+++ PROVIDED MATERIAL
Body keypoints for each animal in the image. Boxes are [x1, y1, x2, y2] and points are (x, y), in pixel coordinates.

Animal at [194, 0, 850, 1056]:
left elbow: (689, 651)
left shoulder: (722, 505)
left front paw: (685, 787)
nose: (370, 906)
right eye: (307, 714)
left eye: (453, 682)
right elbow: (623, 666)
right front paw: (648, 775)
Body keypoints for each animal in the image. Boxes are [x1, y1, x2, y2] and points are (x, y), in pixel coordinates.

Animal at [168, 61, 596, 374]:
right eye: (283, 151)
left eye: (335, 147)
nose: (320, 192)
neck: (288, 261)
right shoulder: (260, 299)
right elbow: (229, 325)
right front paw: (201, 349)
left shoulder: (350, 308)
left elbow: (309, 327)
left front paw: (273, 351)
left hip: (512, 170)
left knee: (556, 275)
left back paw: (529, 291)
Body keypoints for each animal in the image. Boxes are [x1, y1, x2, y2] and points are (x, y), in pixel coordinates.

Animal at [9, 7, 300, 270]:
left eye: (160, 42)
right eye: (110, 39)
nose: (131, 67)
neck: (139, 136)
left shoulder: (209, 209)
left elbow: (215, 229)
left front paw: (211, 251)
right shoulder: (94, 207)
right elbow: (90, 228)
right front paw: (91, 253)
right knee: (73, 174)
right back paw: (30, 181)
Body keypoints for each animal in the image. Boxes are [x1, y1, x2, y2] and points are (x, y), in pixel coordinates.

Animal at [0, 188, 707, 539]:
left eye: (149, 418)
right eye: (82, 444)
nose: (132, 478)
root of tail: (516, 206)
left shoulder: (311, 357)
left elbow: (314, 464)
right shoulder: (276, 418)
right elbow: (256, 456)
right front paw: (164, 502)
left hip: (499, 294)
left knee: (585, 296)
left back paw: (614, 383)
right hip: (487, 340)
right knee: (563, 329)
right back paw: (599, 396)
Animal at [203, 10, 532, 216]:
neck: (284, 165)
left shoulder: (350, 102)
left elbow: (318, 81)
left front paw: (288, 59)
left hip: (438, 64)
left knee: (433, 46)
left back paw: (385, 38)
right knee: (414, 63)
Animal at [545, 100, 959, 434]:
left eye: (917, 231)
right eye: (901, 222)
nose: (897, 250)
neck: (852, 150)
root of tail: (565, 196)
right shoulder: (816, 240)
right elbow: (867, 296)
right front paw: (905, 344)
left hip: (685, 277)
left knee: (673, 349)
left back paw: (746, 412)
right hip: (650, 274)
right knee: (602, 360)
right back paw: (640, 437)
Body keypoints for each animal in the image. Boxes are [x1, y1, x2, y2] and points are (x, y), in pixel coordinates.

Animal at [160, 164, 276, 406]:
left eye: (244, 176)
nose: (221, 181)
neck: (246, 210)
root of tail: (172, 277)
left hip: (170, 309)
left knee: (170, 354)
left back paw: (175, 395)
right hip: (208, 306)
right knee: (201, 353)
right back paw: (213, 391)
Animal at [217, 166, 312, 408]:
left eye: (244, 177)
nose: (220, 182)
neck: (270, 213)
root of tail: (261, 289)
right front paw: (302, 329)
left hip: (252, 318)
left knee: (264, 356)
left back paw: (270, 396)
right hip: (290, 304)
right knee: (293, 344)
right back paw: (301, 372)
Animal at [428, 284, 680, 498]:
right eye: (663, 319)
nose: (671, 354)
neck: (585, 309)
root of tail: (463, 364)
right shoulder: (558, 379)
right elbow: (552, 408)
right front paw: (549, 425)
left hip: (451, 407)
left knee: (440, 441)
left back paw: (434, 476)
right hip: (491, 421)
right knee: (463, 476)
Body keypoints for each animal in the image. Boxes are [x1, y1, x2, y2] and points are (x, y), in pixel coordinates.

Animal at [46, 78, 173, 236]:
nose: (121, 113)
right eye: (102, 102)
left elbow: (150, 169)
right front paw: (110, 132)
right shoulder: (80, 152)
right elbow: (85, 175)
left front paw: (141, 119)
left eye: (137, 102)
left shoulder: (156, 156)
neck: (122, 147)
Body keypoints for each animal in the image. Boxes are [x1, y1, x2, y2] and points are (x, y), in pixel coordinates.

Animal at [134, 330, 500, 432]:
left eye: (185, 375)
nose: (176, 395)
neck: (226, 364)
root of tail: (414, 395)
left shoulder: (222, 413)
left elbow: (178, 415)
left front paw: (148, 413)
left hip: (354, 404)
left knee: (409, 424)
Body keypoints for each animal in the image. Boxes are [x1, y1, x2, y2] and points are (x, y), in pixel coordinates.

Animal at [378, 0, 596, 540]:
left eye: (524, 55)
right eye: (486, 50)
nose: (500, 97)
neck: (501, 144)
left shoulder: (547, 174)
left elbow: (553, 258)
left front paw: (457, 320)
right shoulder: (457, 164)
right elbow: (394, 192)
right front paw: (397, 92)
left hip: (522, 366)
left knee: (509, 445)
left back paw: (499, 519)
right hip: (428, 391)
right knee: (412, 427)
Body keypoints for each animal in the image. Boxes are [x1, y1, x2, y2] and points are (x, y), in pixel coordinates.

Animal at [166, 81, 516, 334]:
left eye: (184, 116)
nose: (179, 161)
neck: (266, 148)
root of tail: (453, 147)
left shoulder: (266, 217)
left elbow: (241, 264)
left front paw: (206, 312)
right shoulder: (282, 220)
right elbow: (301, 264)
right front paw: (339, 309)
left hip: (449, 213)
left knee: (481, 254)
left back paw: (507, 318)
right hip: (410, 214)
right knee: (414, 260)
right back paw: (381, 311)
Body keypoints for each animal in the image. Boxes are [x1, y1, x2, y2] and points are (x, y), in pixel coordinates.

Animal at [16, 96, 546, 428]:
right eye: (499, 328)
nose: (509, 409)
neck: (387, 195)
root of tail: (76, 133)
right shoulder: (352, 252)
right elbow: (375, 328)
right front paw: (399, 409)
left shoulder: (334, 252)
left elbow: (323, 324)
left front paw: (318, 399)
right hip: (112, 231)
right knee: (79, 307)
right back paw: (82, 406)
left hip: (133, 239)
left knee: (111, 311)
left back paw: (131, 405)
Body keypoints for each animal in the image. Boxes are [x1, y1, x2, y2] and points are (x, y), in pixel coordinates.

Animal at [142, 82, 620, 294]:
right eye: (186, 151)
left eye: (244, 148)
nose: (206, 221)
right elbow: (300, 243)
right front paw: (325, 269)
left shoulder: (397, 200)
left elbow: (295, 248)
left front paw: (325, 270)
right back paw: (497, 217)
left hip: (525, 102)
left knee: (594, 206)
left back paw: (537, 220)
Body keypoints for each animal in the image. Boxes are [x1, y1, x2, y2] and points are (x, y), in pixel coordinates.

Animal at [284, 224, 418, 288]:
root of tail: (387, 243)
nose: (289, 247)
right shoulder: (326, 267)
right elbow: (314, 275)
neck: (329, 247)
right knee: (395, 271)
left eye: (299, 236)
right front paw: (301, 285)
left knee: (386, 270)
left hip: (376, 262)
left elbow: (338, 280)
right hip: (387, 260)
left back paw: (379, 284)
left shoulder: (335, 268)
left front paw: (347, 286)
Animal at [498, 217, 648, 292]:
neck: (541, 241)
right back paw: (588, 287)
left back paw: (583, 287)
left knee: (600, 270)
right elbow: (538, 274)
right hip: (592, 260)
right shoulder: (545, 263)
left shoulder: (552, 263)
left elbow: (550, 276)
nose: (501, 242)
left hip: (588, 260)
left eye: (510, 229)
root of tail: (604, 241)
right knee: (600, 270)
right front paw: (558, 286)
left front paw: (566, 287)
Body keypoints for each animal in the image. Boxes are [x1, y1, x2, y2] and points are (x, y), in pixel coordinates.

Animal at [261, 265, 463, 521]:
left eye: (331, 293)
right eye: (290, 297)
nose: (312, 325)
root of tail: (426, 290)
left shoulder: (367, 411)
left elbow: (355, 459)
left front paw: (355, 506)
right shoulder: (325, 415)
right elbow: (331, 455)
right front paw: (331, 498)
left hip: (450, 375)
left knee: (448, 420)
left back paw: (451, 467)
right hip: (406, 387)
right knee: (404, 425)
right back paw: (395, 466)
++++++
→ WHAT NEEDS TO BE DONE:
Quote the listing above, but only from the line that shows "left knee: (600, 270)" through the line that shows "left front paw: (566, 287)".

→ RESULT FOR THIS EXERCISE:
left knee: (600, 270)
right elbow: (538, 274)
right hip: (592, 260)
right shoulder: (545, 263)
left shoulder: (552, 263)
left elbow: (550, 276)
nose: (501, 242)
left hip: (588, 260)
left eye: (510, 229)
root of tail: (604, 241)
right knee: (600, 270)
right front paw: (558, 286)
left front paw: (566, 287)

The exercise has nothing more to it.